The Tech - Online EditionMIT's oldest and largest
newspaper & the first
newspaper published
on the web
Boston Weather: 33.0°F | A Few Clouds
Article Tools

This past Saturday, the MIT field hockey team routed Smith College 6-1, earning its tenth win of the season and securing its third win in a row in conference play. The team, now 10-1, has just five games left in the regular season, including three at home.

The team did not give Smith a single minute of breathing room — literally — as Kameron L. Klauber ‘12 stole the ball at midfield and scored 57 seconds into the game. MIT never looked back, and were up by four just 15 minutes into the game. The offensive onslaught slowed towards the end of the first half, and with ten minutes left in the first half, it looked as though Smith would begin to gain control of the game. However, despite Smith’s multiple penalty corners and breakaway opportunities, the MIT defense held firm, conceding only one goal in the final minute of the half.

At the start of the second half, MIT was back in control, keeping the ball almost entirely on Smith’s side of the field. They would score 2 more goals, sealing the victory.

The only thing more impressive than the success of the team is this year was the excitement level of the game.
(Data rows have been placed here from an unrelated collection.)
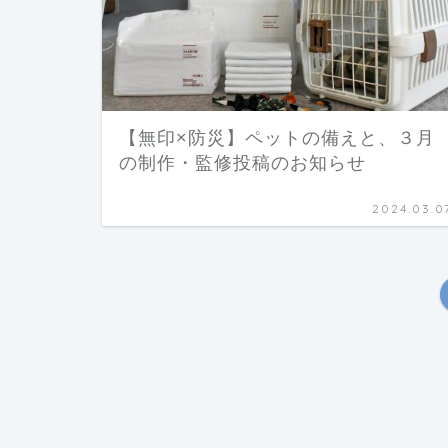
【無印×防災】ペットの備えと、３月
の制作・監修投稿のお知らせ
2024.03.0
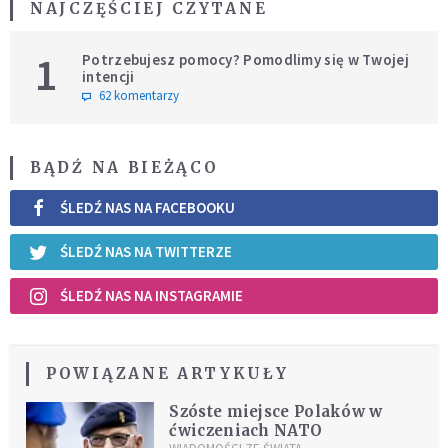
NAJCZĘŚCIEJ CZYTANE
1
Potrzebujesz pomocy? Pomodlimy się w Twojej
intencji
62 komentarzy
BĄDŹ NA BIEŻĄCO
ŚLEDŹ NAS NA FACEBOOKU
ŚLEDŹ NAS NA TWITTERZE
ŚLEDŹ NAS NA INSTAGRAMIE
POWIĄZANE ARTYKUŁY
Szóste miejsce Polaków w
ćwiczeniach NATO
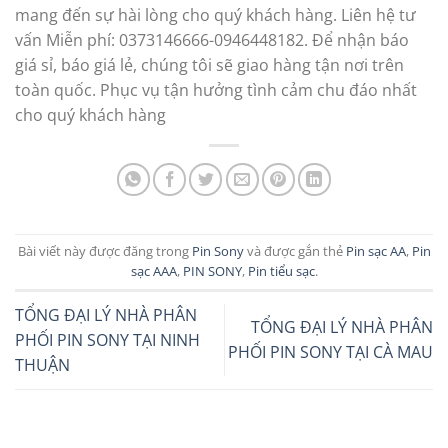
mang đến sự hài lòng cho quý khách hàng. Liên hệ tư
vấn Miễn phí: 0373146666-0946448182. Để nhận báo
giá sỉ, báo giá lẻ, chúng tôi sẽ giao hàng tận nơi trên
toàn quốc. Phục vụ tận hưởng tình cảm chu đáo nhất
cho quý khách hàng
Bài viết này được đăng trong
Pin Sony
và được gắn thẻ
Pin sạc AA
,
Pin
sạc AAA
,
PIN SONY
,
Pin tiểu sạc
.
TỔNG ĐẠI LÝ NHÀ PHÂN
TỔNG ĐẠI LÝ NHÀ PHÂN
PHỐI PIN SONY TẠI NINH
PHỐI PIN SONY TẠI CÀ MAU
THUẬN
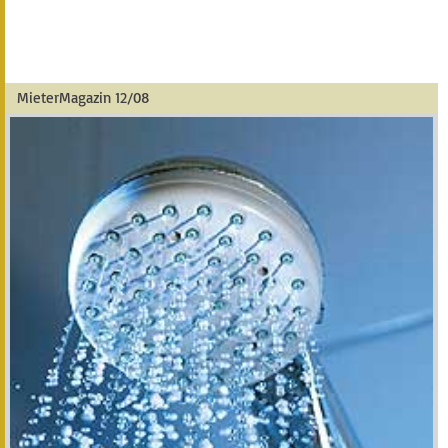
MieterMagazin 12/08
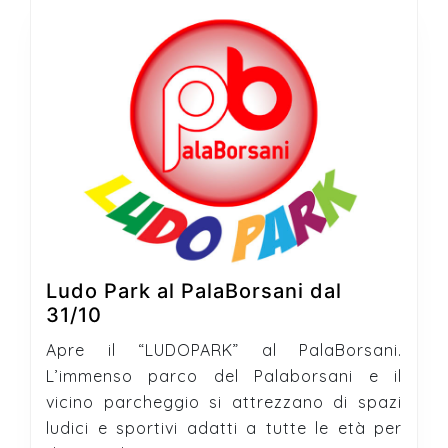
Ludo Park al PalaBorsani dal
Ludo
31/10
Park
Apre il “LUDOPARK” al PalaBorsani.
al
L’immenso parco del Palaborsani e il
PalaBorsani
vicino parcheggio si attrezzano di spazi
dal
ludici e sportivi adatti a tutte le età per
31/10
Even though MIT clearly dominated the entire game, the few fans there were on the edge of their seats, cheering on their friends, as the offense scored goal after exciting goal. Any sports fan who enjoys displays of athleticism and skill would have been able to appreciate the game.

For those who have not seen a game of field hockey, the game play is similar to soccer and, as the name implies, ice hockey. Like soccer, there are out-of-bounds on the touch lines and goal lines, as well as offsides, corners, and even yellow and red cards (although field hockey umpires also issue green cards). Offensive strategy in field hockey is also similar to that of soccer, with players sending each other on runs and trying to create one-on-ones with the goalkeeper. The clock also does not stop, allowing two halves of continuous action.

Like ice hockey, the players use their sticks to either maneuver the ball past defenders, whack the ball down field, or reach out and steal the balls from opposing players.

The only disappointment on Saturday was the scarcity of MIT fans there to enjoy the victory. Given their stellar 10-1 record, the field hockey team deserves more recognition. We may not all be sports fans, but we can all appreciate the hard work that the team must have put in to achieve this level of excellence.

That being said, there are three more home games left in the season, the next on October 14 against Daniel Webster College.